- Issued by: Iran
- Eligibility: 15 years of age
- Expiration: 7 years from date of issuance (At least until 2027-03-20)
- Website: https://www.ncr.ir/idcard/

= Iranian identity card =

National identity card of Iran

The Iranian identity card is the primary identity document in Iran. Every citizen age of 15 and above, whether resident or not, needs to apply for such a card, which bears their unique national identity number, given name, surname, birth date, and postal code. The current version of this card is called the national smart card (کارت هوشمند ملّی) and is the successor of the national card (کارت ملّی). This card is intended to reduce the need for the more valuable Iranian identity booklet, which is issued at birth.

The National Organization For Civil Registration began issuing national smart cards in 2015. At the time, the application was voluntary. As with other smart cards, the national card features a smart chip and an RFID. The Iranian authorities initially advertised this card as a means of secure participation in elections that guarantees voting integrity.

On the back of the card it says it is legally required to notify Civil Registration of address changes.

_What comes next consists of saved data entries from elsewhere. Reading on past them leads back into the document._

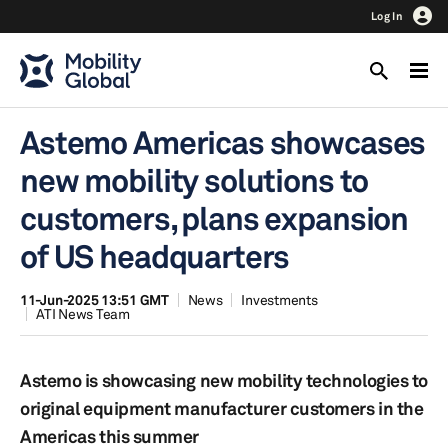
Log In
Astemo Americas showcases
new mobility solutions to
customers, plans expansion
of US headquarters
11-Jun-2025 13:51 GMT
News
Investments
ATI News Team
Astemo is showcasing new mobility technologies to
original equipment manufacturer customers in the
Americas this summer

In the near future, identity booklets will be replaced by these cards. It will also replace Iranian banks' debit cards in August 2023.

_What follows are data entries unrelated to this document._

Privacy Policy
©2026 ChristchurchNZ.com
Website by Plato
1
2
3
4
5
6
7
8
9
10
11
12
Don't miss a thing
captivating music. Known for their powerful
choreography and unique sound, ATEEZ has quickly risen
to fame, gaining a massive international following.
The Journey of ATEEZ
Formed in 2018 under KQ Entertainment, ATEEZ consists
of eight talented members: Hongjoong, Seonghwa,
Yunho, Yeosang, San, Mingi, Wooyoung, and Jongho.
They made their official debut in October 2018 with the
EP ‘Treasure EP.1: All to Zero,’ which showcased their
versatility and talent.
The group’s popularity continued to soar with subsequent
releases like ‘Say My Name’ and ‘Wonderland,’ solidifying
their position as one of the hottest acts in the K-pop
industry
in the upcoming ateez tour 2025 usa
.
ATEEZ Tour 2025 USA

Based on the latest announcement by the National Organization for Civil Registration of Iran, the validity of all Iranian identity cards that have expired will be extended until 20 March 2027 (end of 1405 based on Iraninan Calendar), and there is no need to replace them.

==Other uses==
In 2024 people sold their IDs to people who register to purchase imported vehicles.
==Services blacklist==
In 2024 the judiciary made it illegal for the government to disable convicts' identification number.

==Photo print==
The photo in ID is a black and white laserprinted image, and is often subject of criticism for being soulless and unlifelike. The camera person may also often be an unskilled government post office worker.

==Smart national card program==
The material required for development was unavailable. After the United States withdrawal from the Joint Comprehensive Plan of Action during the Trump presidency and US sanctions against Iran, the shortage halted the program halfway, causing the replacement national scheme to be a failure. Only 10 million cards were issued seven years later, and as of 2023 59 million persons out of the Iranian population of nearly 88 million have Iranian identity cards.

==Steps to receive an ID==
Iranian citizens preregister on national identity card website and receive a tracking code. They must then visit the departmental office and fill in a registration form. An SMS message is then sent from the government service department office, and the card is activated and received.